Outsider was coauthored by Huck Gutman, a professor of English at the University of Vermont who served as Sanders’s chief of staff until 2012. What happens when your chief of staff is an English professor? This, from a great 2010 Washington Post profile:
“This is a very strange world we’re eating in the middle of,” [Gutman] confides. “It’s entirely absorbed with itself. It’s all so inside the Beltway. I feel the occasional need to break out of this world.”
And so it is that he began lobbing poems into the e-mail inboxes of every chief of staff in the Senate. Each note offers escape through verse. Meaty, challenging, thought-provoking lines, accompanied by pages and pages of Gutman’s analysis. Poetry that has nothing to do with cloture votes or amendments or motions to recommit.
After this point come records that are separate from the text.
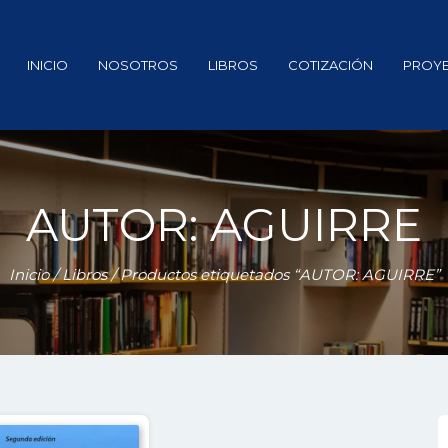
INICIO
NOSOTROS
LIBROS
COTIZACIÓN
PROY
AUTOR: AGUIRRE
Inicio
/
Libros
/ Productos etiquetados “AUTOR: AGUIRRE”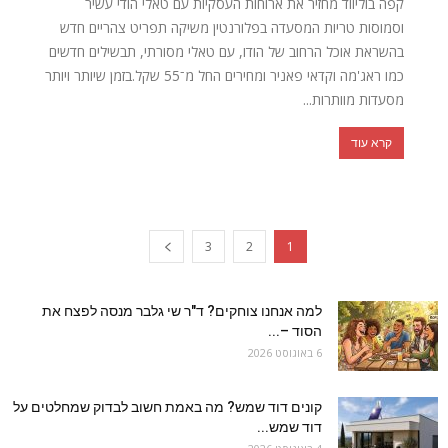
קפה בוליווד מחזיר את ארוחות העסקיות עם טאלי הודי עשיר
וסמוסות טריות המסעדה בפלורנטין משיקה תפריט צהריים חדש
בהשראת אוכל הרחוב של הודו, עם טאלי מסורתי, תבשילים חדשים
כמו ראג'מה וקדאי פאניר ומחירים החל מ־55 שקל.בזמן שיותר ויותר
מסעדות מוותרות...
קרא עוד
3
2
1
למה אנחנו צוחקים? ד"ר שי גלבר מנסה לפצח את
הסוד –...
6 באוגוסט 2026
קונים דוד שמש? מה באמת חשוב לבדוק שמחלטים על
דוד שמש...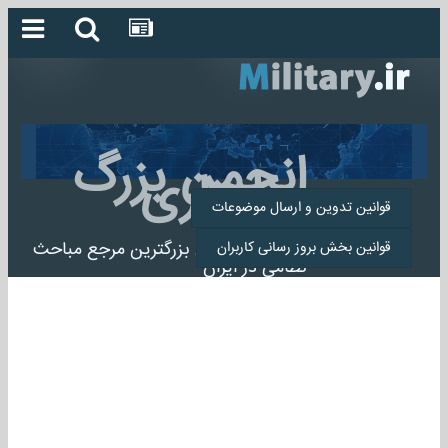
انجمن بزرگ
میلیتاری
قوانین تدوین و ارسال موضوعات
انجمن میلیتاری بزرگترین مرجع مباحث
قوانین بخش بروز رسانی کاربران
نظامی در ایران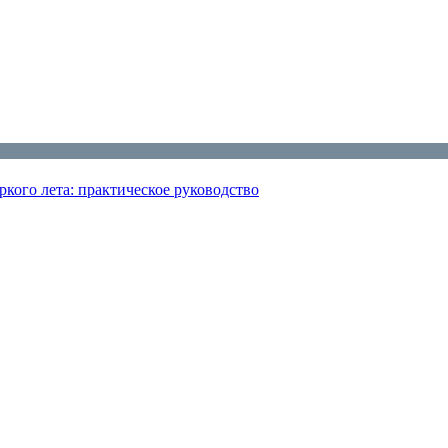
кого лета: практическое руководство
Poetry intended to get his BlackBerry-addicted, tunnel-visioned, life-as-a-treadmill colleagues to think about the “huge dimensions of life that get shortchanged” in the grinder that is Capitol Hill.
Read the entire article. It’s amazing.
Anyway, Outsider in the House has been out of print for years, and Verso has decided to capitalize on Sanders’s huge crowds and massive media interest and reissue the book with a new title and new material. The new edition of the book will be called Outsider in the White House, which makes it inherently more presumptuous than its earlier iteration, but why not? Dream big, Bernie!
The new-and-improved Outsider will include a new introduction from Sanders himself, and an afterword by John Nichols, the Nation’s Washington correspondent. Gutman is no longer credited as coauthor, so I hope this doesn’t mean that Outsider in the White House will be less poetic than its predecessor.
While you wait for the new edition, which will be published in December, be sure to watch Sanders’s 1997 appearance at Northshire Bookstore, in Manchester Center, VT. C-SPAN2 has the full video, but it’s worth printing Sanders’s opening remarks:
As I think all of you know . . . in industry after industry there is growing concentration of ownership, and certainly one of the areas where that is taking place is bookselling. Fine independent bookstores like Northshire are being asked to compete against very large multinational chains, and we’re very proud that in the state of Vermont we have such fine bookstores as Northshire.
Bernie Sanders: the candidate of independent publishing? Time to start petitioning for an indie bookstore in the White House.
Mark Krotov was a senior editor at Melville House.